Carlson “went along to get along, and he got along quite well,” attorney Jeff Anderson, who is representing the most recent alleged victim, said of the St. Louis archbishop.

The lawsuit filed by “Jane Doe 23” claims the Archdiocese of St. Paul and Minneapolis was negligent for allowing the Rev. Robert M. Thurner to work as a priest — with access to children — after he admitted to then-Archbishop John Roach that he bought a 16-year-old boy alcohol and sexually abused him.

Carlson, who came to St. Louis in 2009 from Saginaw, Mich., previously served as an auxiliary bishop in Minnesota, where he grew up. Carlson is named in the lawsuit as one of four church leaders who “learned or should have learned that Thurner had abused at least one child.”

 A 1982 internal memo included in the new suit indicates that Carlson had been informed of Thurner’s behavior.

“Father Thurner explained that he had had a brief sexual relationship with a 16 year old boy and had also purchased liquor for that boy,” Roach wrote to “Father Carlson” and another church leader in the memo. “… Father Thurner reviewed with me a fairly long history of anger, depression and ambivalence about sexuality.” Roach also said in the memo that Thurner would write a letter of resignation and seek immediate “treatment” and “intensive spiritual direction.”

Though the memo says “the matter” was being investigated by local police, Anderson, the attorney, said police at that time knew only about the alcohol side of the allegations, not the sex abuse. No charges were filed.

Despite a resignation letter, Thurner was moved to a different church in 1983. And parishioners weren’t warned about the priest’s admitted abusive behavior, according to the suit. It was there that Thurner allegedly met Jane Doe 23’s devout Catholic family.

Now in her 30s, she says Thurner sexually abused her around 1985, when she was in second grade. She thought she was his only victim and kept quiet until last week, when she found reference to another case online from the 1990s in which two men claimed Thurner had abused them as teenagers.

Katie Pesha, executive director of communications and planning for the Archdiocese of St. Louis, and Angie Shelton, a community relations specialist, did not return calls seeking comment Tuesday afternoon. The archdiocese rarely comments on litigation.

According to a Minneapolis Star Tribune report, Doe 23’s lawsuit was made possible by a change in Minnesota law this year that gives past abuse victims a three-year window to bring lawsuits that previously were barred by a statute of limitations.

Carlson, who has mainly avoided controversy in the nationwide clergy sex abuse saga, has recently been targeted by victim advocates.

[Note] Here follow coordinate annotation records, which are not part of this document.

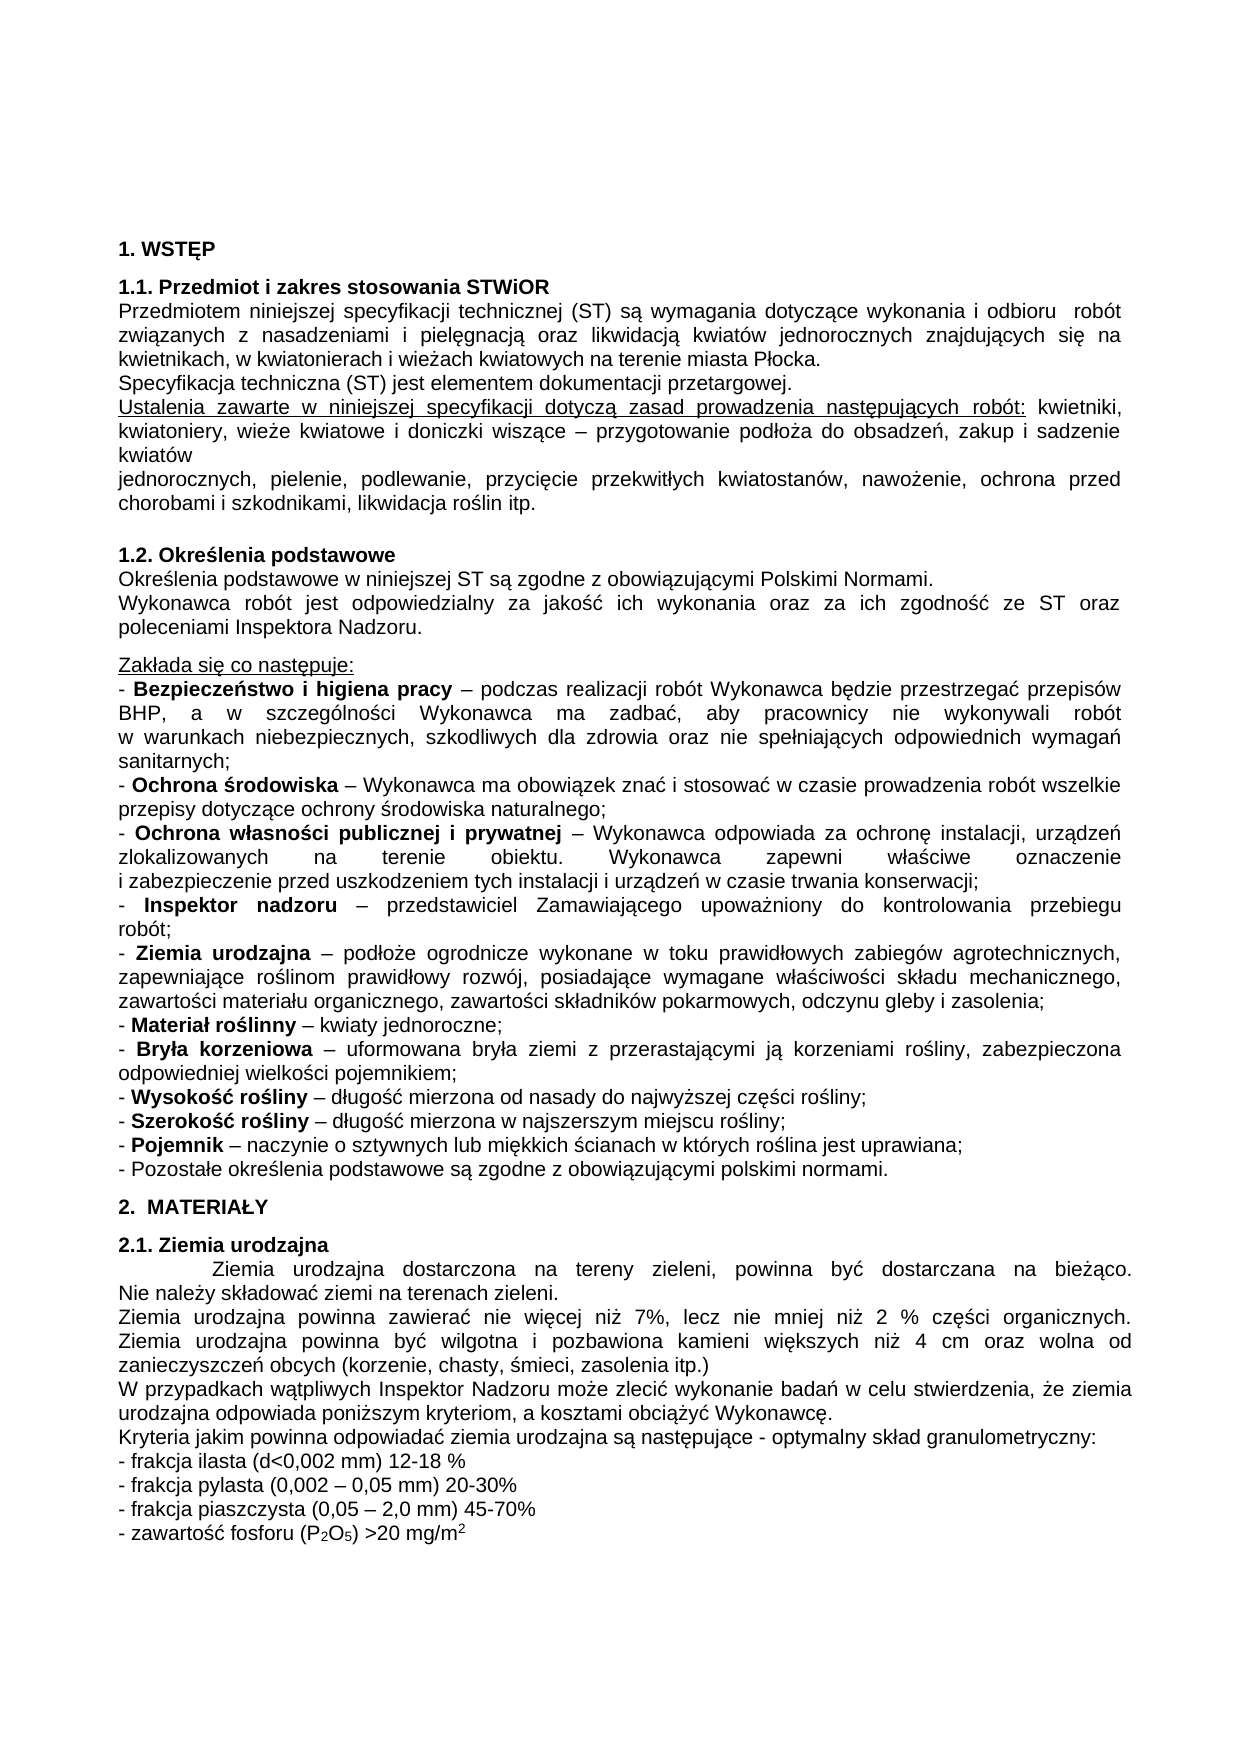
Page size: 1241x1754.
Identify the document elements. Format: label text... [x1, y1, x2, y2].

text - Bezpieczeństwo i higiena pracy – podczas realizacji robót Wykonawca będzie przestrzegać przepisów BHP, a w szczególności Wykonawca ma zadbać, aby pracownicy nie wykonywali robót w warunkach niebezpiecznych, szkodliwych dla zdrowia oraz nie spełniających odpowiednich wymagań sanitarnych; [118, 677, 1122, 773]
text - zawartość fosforu (P2O5) >20 mg/m2 [118, 1521, 1133, 1544]
text - Inspektor nadzoru – przedstawiciel Zamawiającego upoważniony do kontrolowania przebiegu robót; [118, 893, 1122, 941]
text - Bryła korzeniowa – uformowana bryła ziemi z przerastającymi ją korzeniami rośliny, zabezpieczona odpowiedniej wielkości pojemnikiem; [118, 1037, 1122, 1084]
text - Szerokość rośliny – długość mierzona w najszerszym miejscu rośliny; [118, 1108, 1122, 1132]
text 1. WSTĘP [118, 236, 1122, 260]
text Przedmiotem niniejszej specyfikacji technicznej (ST) są wymagania dotyczące wykonania i odbioru robót związanych z nasadzeniami i pielęgnacją oraz likwidacją kwiatów jednorocznych znajdujących się na kwietnikach, w kwiatonierach i wieżach kwiatowych na terenie miasta Płocka. [118, 299, 1122, 371]
text - Ochrona środowiska – Wykonawca ma obowiązek znać i stosować w czasie prowadzenia robót wszelkie przepisy dotyczące ochrony środowiska naturalnego; [118, 773, 1122, 821]
text - Materiał roślinny – kwiaty jednoroczne; [118, 1013, 1122, 1037]
text - Pojemnik – naczynie o sztywnych lub miękkich ścianach w których roślina jest uprawiana; [118, 1132, 1122, 1156]
text - Pozostałe określenia podstawowe są zgodne z obowiązującymi polskimi normami. [118, 1156, 1122, 1180]
text Określenia podstawowe w niniejszej ST są zgodne z obowiązującymi Polskimi Normami. [118, 567, 1122, 591]
text 1.1. Przedmiot i zakres stosowania STWiOR [118, 275, 1122, 299]
text - Ochrona własności publicznej i prywatnej – Wykonawca odpowiada za ochronę instalacji, urządzeń zlokalizowanych na terenie obiektu. Wykonawca zapewni właściwe oznaczenie i zabezpieczenie przed uszkodzeniem tych instalacji i urządzeń w czasie trwania konserwacji; [118, 821, 1122, 893]
text - frakcja pylasta (0,002 – 0,05 mm) 20-30% [118, 1473, 1133, 1497]
text Wykonawca robót jest odpowiedzialny za jakość ich wykonania oraz za ich zgodność ze ST oraz poleceniami Inspektora Nadzoru. [118, 591, 1122, 639]
text 1.2. Określenia podstawowe [118, 543, 1122, 567]
text - frakcja piaszczysta (0,05 – 2,0 mm) 45-70% [118, 1497, 1133, 1521]
text Specyfikacja techniczna (ST) jest elementem dokumentacji przetargowej. [118, 371, 1122, 394]
text 2. MATERIAŁY [118, 1195, 1122, 1219]
text Ziemia urodzajna dostarczona na tereny zieleni, powinna być dostarczana na bieżąco. Nie należy składować ziemi na terenach zieleni. [118, 1257, 1133, 1305]
text Kryteria jakim powinna odpowiadać ziemia urodzajna są następujące - optymalny skład granulometryczny: [118, 1425, 1133, 1449]
text Zakłada się co następuje: [118, 653, 1122, 677]
text 2.1. Ziemia urodzajna [118, 1233, 1133, 1257]
text - frakcja ilasta (d<0,002 mm) 12-18 % [118, 1449, 1133, 1473]
text - Ziemia urodzajna – podłoże ogrodnicze wykonane w toku prawidłowych zabiegów agrotechnicznych, zapewniające roślinom prawidłowy rozwój, posiadające wymagane właściwości składu mechanicznego, zawartości materiału organicznego, zawartości składników pokarmowych, odczynu gleby i zasolenia; [118, 941, 1122, 1013]
text W przypadkach wątpliwych Inspektor Nadzoru może zlecić wykonanie badań w celu stwierdzenia, że ziemia urodzajna odpowiada poniższym kryteriom, a kosztami obciążyć Wykonawcę. [118, 1377, 1133, 1425]
text - Wysokość rośliny – długość mierzona od nasady do najwyższej części rośliny; [118, 1084, 1122, 1108]
text Ziemia urodzajna powinna zawierać nie więcej niż 7%, lecz nie mniej niż 2 % części organicznych. Ziemia urodzajna powinna być wilgotna i pozbawiona kamieni większych niż 4 cm oraz wolna od zanieczyszczeń obcych (korzenie, chasty, śmieci, zasolenia itp.) [118, 1305, 1133, 1377]
text Ustalenia zawarte w niniejszej specyfikacji dotyczą zasad prowadzenia następujących robót: kwietniki, kwiatoniery, wieże kwiatowe i doniczki wiszące – przygotowanie podłoża do obsadzeń, zakup i sadzenie kwiatów jednorocznych, pielenie, podlewanie, przycięcie przekwitłych kwiatostanów, nawożenie, ochrona przed chorobami i szkodnikami, likwidacja roślin itp. [118, 394, 1122, 514]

Apart from the Doe 23 case, the parents of a girl are suing the Archdiocese of St. Louis over claims that the Rev. Xiu Hui “Joseph” Jiang, an associate pastor at the St. Louis Cathedral Basilica in the Central West End, molested their daughter. Jiang, 30, who followed Carlson to St. Louis from Saginaw and was close to the archbishop, was charged last year with first-degree endangering the welfare of a child and tampering with a witness or victim. His criminal trial was recently postponed in Pike County. No date has been set.